# Ne-5



## Ross (Aug 18, 2016)

Has anyone moved NE-5 modern Whizzer engine / parts onto an old bike? Photos?


----------



## whizzer_motorbike_fan (Aug 18, 2016)

I've seen it done many times, some look nicer than others though.


----------



## Boris (Aug 18, 2016)

This is mine. Sorry for the crummy photo.


----------



## Ross (Aug 19, 2016)

Thanks, very nice....tempting. 


Sent from my iPhone using Tapatalk


----------



## mason_man (Aug 19, 2016)

One of the best I've seen! 

Ray


----------



## oldskool (Sep 7, 2016)




----------



## oldskool (Sep 7, 2016)

Here's a wc-1 on a Schwinn heavy duty frame. I'm talking about the white one. Made everything by hand that I needed. Including the fenders.


----------



## MotoMagz (Sep 9, 2016)

oldskool said:


> Here's a wc-1 on a Schwinn heavy duty frame. I'm talking about the white one. Made everything by hand that I needed. Including the fenders.

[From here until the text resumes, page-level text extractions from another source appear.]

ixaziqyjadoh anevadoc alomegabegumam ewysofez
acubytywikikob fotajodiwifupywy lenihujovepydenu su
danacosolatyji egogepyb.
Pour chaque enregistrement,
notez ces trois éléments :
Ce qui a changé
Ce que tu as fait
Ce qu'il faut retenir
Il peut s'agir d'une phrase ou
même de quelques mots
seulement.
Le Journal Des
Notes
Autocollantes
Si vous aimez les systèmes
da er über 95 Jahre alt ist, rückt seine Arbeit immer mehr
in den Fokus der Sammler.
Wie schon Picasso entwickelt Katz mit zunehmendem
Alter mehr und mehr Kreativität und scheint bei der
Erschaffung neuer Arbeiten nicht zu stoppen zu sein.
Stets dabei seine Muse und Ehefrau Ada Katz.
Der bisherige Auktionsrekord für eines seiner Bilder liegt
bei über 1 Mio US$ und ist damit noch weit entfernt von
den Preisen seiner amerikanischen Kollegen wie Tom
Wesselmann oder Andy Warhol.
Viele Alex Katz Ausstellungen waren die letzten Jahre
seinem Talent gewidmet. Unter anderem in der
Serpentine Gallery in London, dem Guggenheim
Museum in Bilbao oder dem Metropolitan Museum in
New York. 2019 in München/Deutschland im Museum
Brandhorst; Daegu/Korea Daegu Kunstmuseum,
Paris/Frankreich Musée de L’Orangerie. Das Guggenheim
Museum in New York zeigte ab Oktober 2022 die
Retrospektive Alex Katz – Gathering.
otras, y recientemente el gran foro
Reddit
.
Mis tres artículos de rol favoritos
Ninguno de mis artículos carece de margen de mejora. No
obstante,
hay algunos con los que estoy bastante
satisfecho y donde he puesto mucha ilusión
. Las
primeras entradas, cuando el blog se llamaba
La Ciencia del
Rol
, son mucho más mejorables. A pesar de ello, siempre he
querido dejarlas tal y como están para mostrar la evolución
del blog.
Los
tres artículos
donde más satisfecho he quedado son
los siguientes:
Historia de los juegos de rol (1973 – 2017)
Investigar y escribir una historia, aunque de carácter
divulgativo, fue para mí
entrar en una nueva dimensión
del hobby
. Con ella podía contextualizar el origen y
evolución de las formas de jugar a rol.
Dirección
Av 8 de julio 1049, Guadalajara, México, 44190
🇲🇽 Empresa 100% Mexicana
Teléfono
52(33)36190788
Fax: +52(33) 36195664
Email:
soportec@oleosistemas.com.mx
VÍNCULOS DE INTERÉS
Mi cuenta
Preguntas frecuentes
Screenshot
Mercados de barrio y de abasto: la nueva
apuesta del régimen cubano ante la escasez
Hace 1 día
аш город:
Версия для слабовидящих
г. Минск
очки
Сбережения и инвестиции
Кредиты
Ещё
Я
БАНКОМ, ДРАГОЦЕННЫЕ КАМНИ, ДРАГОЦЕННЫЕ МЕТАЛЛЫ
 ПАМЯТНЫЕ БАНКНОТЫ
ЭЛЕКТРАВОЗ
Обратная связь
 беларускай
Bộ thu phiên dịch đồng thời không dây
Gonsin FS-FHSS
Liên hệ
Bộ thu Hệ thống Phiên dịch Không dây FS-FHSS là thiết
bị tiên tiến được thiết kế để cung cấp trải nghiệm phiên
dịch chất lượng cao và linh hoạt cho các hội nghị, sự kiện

I believe I saw your bike in a photo from JB's Ralley. I had asked him where you bought them...that when I learned you made them...nice work . They really go good with the bike.


----------



## oldskool (Sep 11, 2016)

Yes your right, my brother and I have been at the Rally the past 5 yrs. Thank you


----------



## richtrix (Sep 11, 2016)

Here's mine...Runs like a Champ...For Sale


----------



## racie35 (Sep 12, 2016)

What clutch is on that Rich?


----------



## richtrix (Sep 12, 2016)

racie35 said:


> What clutch is on that Rich?




It's a manual clutch made by the guy in Taiwan that sells whizzer kits on ebay. I really like it, no problems and works great.


----------